By way of introduction, I pay tribute to Declassified UK, and in particular its co-founder and editor, the journalist and author Mark Curtis, who has provided an invaluable public service by shining a light on declassified British documents from 1998 at the National Archives. The documents, which run to over 900 pages, reveal what actually went on behind the scenes when the UK Government decided to take military action in December 1998 in what became known as Operation Desert Fox: the four-day bombing campaign in Iraq from 16 to 19 December 1998 by the United States and British militaries. This is important in and of itself, but also because it was the precursor to the invasion of Iraq in 2003.
Before I turn to the key findings from the declassified documents, let me recap the human cost of military action in Iraq. This House will forever remember the sacrifice of the 179 British servicemen and women, as well as the 23 British civilians, who lost their life during the conflict in Iraq. Yesterday, I joined the War Widows Association for its Christmas gathering; I pay tribute to its secretary, my Kirkcaldy and Cowdenbeath constituent Sue Raw, and to the amazing women and men who have lost a loved one during a conflict, or as a result of the lasting consequences of conflict.
In addition, there is also the horrific human cost of the war in Iraq. A research study published in The Lancet in 2006 estimated that more than 655,000 Iraqis had died as a consequence of recent wars. In November 2006, the United Nations High Commissioner for Refugees reported that 1.8 million Iraqis had been displaced to neighbouring countries, and 1.6 million were displaced internally. As recently as March 2023, the Watson Institute for International and Public Affairs at Brown University estimated that 1.1 million Iraqis are still displaced internally or live as refugees abroad. According to an April 2014 report in The Guardian, the war cost the British taxpayer £9.6 billion. Doubts over the legality of the invasion of Iraq have done irreparable reputational damage to the western world, including the United Kingdom, throughout the middle east and among Muslim populations both at home and abroad.
I turn to the key findings from the declassified documents in relation to discussions involving, and advice given by, the then Foreign Office legal adviser, the Solicitor General, the Chief of the Defence Staff, the Attorney General, the Deputy Secretary for Defence and Overseas Affairs.
On 12 February 1998, the Foreign Office’s legal adviser, Sir Franklin Berman, wrote to his Department’s senior civil servant. He said that
“the only valid claim to employ force (in this case) is under the authority of the Security Council…my view is that a new resolution in suitable terms is a sine qua non.”
He added:
“The Ministerial Code requires Ministers to comply with the law, including international law…I cannot believe that Ministers would wish to order British servicemen into action unless their legal advisers were able to assure them that it was legally justifiable.”
The then Prime Minister, Tony Blair, was again told of the Foreign Office view two days later, on 14 February, in a meeting with the then Solicitor General for England and Wales, now Lord Falconer. Referring to the UK’s invasion of Egypt over Suez, Lord Falconer told Tony Blair that in the Foreign Office
“some lawyers argued very strongly that it would be the first time since 1956 that the UK had used force without the backing of the Security Council resolution”.
Lord Falconer stated that some lawyers
“might feel strongly enough to resign”,
as they might be expected to implement decisions
“that they believed were incompatible with international law”.

Material provided
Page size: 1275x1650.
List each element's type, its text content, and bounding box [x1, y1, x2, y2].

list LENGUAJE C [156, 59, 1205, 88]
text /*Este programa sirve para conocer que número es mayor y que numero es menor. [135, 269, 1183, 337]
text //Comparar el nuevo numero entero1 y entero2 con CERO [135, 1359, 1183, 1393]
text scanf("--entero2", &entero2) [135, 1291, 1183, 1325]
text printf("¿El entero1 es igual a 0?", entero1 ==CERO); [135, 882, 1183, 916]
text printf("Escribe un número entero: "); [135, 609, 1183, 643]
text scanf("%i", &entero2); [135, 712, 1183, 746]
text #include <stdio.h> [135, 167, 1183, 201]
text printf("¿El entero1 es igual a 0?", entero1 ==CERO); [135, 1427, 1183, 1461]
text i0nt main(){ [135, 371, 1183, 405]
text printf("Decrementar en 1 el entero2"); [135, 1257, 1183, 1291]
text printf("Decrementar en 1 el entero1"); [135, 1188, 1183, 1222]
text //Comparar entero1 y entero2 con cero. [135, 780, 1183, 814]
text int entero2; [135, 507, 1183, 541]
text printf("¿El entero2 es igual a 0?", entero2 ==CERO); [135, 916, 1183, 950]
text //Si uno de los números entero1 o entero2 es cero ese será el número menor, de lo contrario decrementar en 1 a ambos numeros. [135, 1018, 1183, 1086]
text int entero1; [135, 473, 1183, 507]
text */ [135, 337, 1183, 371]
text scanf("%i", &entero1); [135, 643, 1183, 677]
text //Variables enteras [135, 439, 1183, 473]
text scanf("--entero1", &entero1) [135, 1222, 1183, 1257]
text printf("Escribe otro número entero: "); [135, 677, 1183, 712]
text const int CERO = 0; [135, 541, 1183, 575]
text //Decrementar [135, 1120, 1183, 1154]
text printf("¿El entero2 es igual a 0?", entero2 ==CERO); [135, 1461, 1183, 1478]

Written instruction 1
In the Operation Desert Fox speech, how much did the war cost the British taxpayer according to an April 2014 report in The Guardian?
Written instruction 2
Reproduce word for word everything in the Operation Desert Fox speech from "By way of introduction, I" down to "Iraq in 2003.".

Full output 1
£9.6 billion.

Full output 2
By way of introduction, I pay tribute to Declassified UK, and in particular its co-founder and editor, the journalist and author Mark Curtis, who has provided an invaluable public service by shining a light on declassified British documents from 1998 at the National Archives. The documents, which run to over 900 pages, reveal what actually went on behind the scenes when the UK Government decided to take military action in December 1998 in what became known as Operation Desert Fox: the four-day bombing campaign in Iraq from 16 to 19 December 1998 by the United States and British militaries. This is important in and of itself, but also because it was the precursor to the invasion of Iraq in 2003.